*** Block opens ***

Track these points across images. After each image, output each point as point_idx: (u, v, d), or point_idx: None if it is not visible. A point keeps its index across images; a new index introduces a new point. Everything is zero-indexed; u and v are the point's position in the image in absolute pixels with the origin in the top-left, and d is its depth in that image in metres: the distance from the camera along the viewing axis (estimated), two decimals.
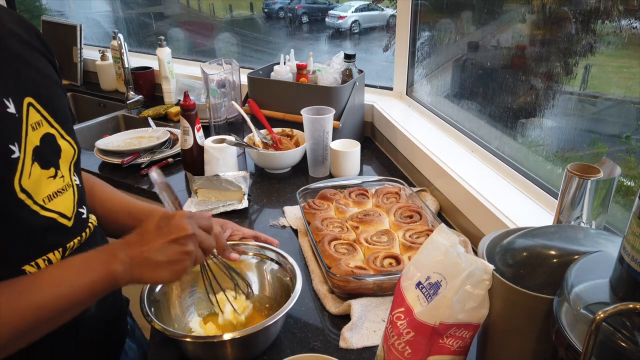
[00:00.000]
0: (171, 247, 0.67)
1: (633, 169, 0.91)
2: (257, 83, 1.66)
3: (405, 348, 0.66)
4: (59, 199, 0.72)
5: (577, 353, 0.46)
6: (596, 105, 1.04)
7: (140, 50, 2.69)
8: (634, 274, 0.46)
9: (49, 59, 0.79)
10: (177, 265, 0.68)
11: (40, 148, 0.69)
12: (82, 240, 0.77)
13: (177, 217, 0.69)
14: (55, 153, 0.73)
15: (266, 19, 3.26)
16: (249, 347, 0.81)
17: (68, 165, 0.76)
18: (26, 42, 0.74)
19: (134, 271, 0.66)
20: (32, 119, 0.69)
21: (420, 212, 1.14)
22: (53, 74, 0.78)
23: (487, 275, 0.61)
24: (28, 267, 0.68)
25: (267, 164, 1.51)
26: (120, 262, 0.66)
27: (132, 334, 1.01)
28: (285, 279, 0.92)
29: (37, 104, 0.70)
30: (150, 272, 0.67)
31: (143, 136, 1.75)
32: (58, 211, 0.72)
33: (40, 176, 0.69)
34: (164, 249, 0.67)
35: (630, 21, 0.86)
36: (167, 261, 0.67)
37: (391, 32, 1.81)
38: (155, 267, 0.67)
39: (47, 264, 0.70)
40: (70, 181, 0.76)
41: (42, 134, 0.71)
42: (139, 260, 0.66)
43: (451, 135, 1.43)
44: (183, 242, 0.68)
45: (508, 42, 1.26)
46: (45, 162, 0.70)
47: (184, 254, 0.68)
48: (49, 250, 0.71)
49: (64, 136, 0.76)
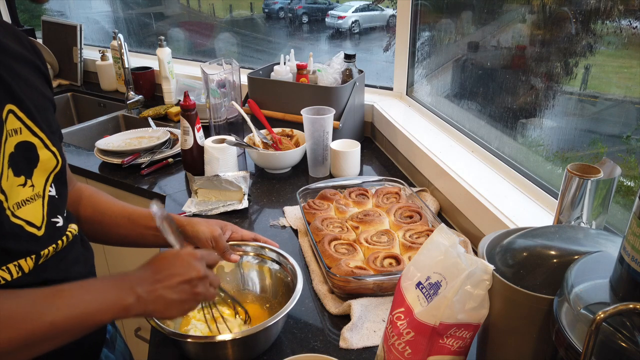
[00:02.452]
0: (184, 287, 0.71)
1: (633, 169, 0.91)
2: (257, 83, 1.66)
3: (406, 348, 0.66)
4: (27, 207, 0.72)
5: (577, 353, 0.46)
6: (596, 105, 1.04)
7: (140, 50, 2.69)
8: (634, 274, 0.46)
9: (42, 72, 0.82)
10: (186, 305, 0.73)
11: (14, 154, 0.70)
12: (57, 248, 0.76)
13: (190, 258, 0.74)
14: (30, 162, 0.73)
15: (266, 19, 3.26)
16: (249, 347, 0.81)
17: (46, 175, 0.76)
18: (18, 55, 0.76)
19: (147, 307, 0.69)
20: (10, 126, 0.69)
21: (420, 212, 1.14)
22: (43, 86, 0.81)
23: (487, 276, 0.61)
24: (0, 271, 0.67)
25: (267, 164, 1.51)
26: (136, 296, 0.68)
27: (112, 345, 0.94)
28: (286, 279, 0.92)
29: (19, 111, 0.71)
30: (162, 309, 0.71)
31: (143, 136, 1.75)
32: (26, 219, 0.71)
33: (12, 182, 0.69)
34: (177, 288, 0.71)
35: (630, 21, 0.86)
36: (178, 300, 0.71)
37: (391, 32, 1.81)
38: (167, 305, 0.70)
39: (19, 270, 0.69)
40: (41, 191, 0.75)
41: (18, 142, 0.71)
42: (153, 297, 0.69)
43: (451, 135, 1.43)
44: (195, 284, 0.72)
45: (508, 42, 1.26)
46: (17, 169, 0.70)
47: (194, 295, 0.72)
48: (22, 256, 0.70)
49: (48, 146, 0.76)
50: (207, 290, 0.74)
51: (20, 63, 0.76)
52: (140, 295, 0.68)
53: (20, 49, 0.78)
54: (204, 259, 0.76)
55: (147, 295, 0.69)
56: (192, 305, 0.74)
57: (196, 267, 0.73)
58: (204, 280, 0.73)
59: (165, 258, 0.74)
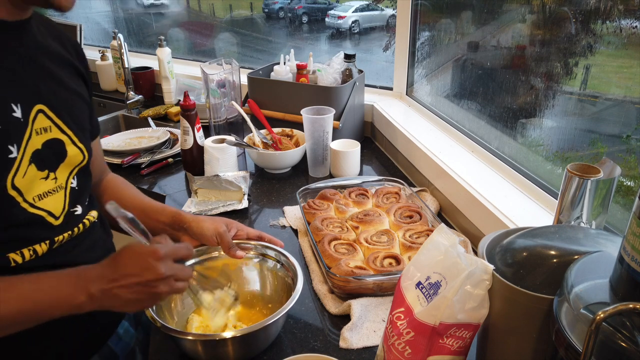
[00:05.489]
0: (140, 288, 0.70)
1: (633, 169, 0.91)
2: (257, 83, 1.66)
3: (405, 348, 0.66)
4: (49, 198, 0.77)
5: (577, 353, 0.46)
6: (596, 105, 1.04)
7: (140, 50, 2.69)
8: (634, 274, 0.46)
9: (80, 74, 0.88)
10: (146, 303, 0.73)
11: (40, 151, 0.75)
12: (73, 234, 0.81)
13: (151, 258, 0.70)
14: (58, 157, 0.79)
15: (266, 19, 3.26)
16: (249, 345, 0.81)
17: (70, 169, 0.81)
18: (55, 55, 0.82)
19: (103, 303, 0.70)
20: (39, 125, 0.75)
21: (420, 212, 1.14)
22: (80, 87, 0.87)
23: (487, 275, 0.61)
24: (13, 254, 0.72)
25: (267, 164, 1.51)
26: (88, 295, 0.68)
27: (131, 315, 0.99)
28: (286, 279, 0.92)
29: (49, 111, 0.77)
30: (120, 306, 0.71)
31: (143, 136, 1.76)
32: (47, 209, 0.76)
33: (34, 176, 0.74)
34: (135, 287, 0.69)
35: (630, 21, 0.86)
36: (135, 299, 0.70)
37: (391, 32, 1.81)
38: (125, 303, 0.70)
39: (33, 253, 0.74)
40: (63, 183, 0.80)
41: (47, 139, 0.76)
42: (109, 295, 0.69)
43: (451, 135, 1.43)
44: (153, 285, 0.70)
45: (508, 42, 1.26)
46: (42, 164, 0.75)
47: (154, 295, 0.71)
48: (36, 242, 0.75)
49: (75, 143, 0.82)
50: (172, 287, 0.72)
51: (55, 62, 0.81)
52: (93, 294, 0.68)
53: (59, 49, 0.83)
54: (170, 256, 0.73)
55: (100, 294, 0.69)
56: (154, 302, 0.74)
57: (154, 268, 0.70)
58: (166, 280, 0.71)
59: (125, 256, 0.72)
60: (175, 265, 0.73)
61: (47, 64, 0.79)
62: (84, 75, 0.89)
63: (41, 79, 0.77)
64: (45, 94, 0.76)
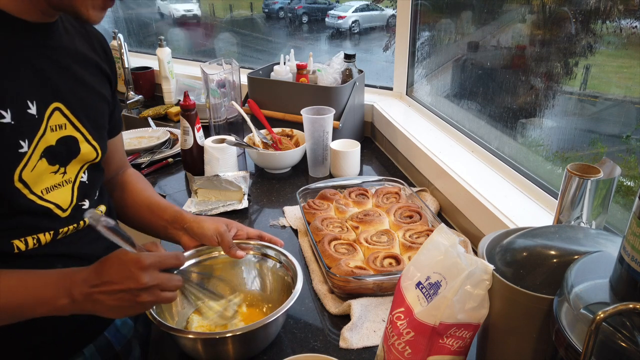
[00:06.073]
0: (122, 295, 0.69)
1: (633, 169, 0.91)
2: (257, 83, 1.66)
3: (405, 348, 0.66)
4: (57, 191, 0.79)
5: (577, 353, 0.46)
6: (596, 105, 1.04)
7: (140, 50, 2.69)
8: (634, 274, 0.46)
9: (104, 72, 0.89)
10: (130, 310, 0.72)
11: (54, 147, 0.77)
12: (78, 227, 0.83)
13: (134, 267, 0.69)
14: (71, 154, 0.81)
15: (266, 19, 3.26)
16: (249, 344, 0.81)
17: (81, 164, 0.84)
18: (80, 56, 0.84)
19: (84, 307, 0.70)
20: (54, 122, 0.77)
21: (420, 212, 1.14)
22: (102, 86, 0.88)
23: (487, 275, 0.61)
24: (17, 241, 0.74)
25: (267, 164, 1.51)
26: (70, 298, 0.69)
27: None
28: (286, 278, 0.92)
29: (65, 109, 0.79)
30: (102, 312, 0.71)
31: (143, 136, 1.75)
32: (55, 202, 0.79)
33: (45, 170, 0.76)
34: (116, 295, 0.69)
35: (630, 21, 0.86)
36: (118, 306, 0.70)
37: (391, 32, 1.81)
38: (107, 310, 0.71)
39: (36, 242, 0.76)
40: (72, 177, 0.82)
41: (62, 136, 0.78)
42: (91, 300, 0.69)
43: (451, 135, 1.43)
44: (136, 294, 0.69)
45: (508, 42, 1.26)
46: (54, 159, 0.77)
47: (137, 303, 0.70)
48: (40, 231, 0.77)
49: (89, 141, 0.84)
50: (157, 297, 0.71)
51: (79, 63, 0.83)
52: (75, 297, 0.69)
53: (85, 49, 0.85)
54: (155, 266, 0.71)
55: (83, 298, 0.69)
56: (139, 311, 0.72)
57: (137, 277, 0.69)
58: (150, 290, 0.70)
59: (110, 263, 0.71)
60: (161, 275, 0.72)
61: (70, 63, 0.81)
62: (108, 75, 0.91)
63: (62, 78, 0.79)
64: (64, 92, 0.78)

*** Block closes ***

Copy word for word the stretch of entries above from the line that has "14: (55, 153, 0.73)" through the line that has "49: (64, 136, 0.76)", both ends included, and nothing outside it.

14: (55, 153, 0.73)
15: (266, 19, 3.26)
16: (249, 347, 0.81)
17: (68, 165, 0.76)
18: (26, 42, 0.74)
19: (134, 271, 0.66)
20: (32, 119, 0.69)
21: (420, 212, 1.14)
22: (53, 74, 0.78)
23: (487, 275, 0.61)
24: (28, 267, 0.68)
25: (267, 164, 1.51)
26: (120, 262, 0.66)
27: (132, 334, 1.01)
28: (285, 279, 0.92)
29: (37, 104, 0.70)
30: (150, 272, 0.67)
31: (143, 136, 1.75)
32: (58, 211, 0.72)
33: (40, 176, 0.69)
34: (164, 249, 0.67)
35: (630, 21, 0.86)
36: (167, 261, 0.67)
37: (391, 32, 1.81)
38: (155, 267, 0.67)
39: (47, 264, 0.70)
40: (70, 181, 0.76)
41: (42, 134, 0.71)
42: (139, 260, 0.66)
43: (451, 135, 1.43)
44: (183, 242, 0.68)
45: (508, 42, 1.26)
46: (45, 162, 0.70)
47: (184, 254, 0.68)
48: (49, 250, 0.71)
49: (64, 136, 0.76)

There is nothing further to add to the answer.